Il s'agit de lutter à travers des moyens appropriés (scientifiques et techniques) contre des conditions climatiques défavorables et plus contraignantes, caractérisées essentiellement par un climat sec, très froid en hiver et très chaud en été, mais aussi générateur d'un faible taux de pluviométrie, aggravé par une politique agraire tatillonne ne reposant que très partiellement sur une stratégie globale de développement sur le long terme.

Sur ce même chapitre, on enregistre, en dépit de tous les gigantesques efforts déployés en amont au sein de ce secteur, un manque d'infrastructures de soutien à l'exploitation agricole, notamment en matière de moyens logistiques nécessaires au traitement, au stockage sous froid, au conditionnement et à la transformation de ses produits destinés à la consommation intérieure ou à l'exportation.

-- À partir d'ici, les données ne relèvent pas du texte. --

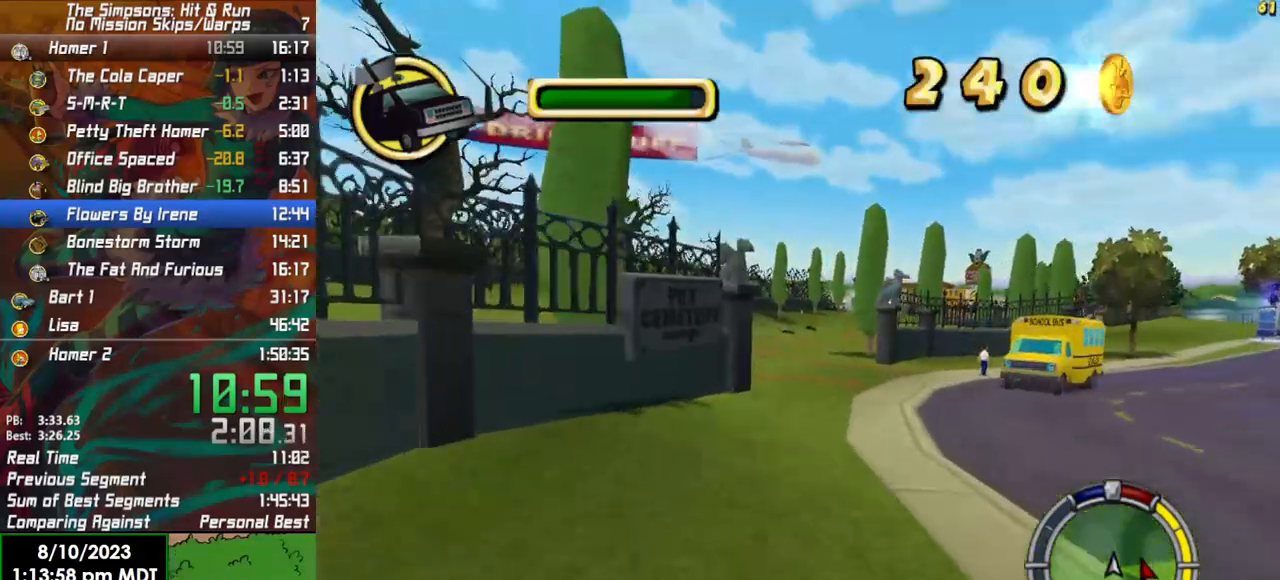
{"buttons": ["L2"], "left_stick": "center", "right_stick": "center", "events": [[17, "left_stick", "center"], [50, "R2", "down"], [250, "R2", "up"], [267, "left_stick", "left"], [450, "left_stick", "center"], [500, "L2", "down"]]}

Au même titre que le secteur de l'industrie, celui de l'agriculture a lui aussi connu à son tour, à la faveur de la promulgation de la loi 87/19, son très compliquée ou peu opportune opération chirurgicale qui consistait à morceler l'assiette de son foncier pour diviser et déchiqueter les autrefois grands domaines autogérés en de toutes petites exploitations agricoles individuelles et collectives (EAI et EAI).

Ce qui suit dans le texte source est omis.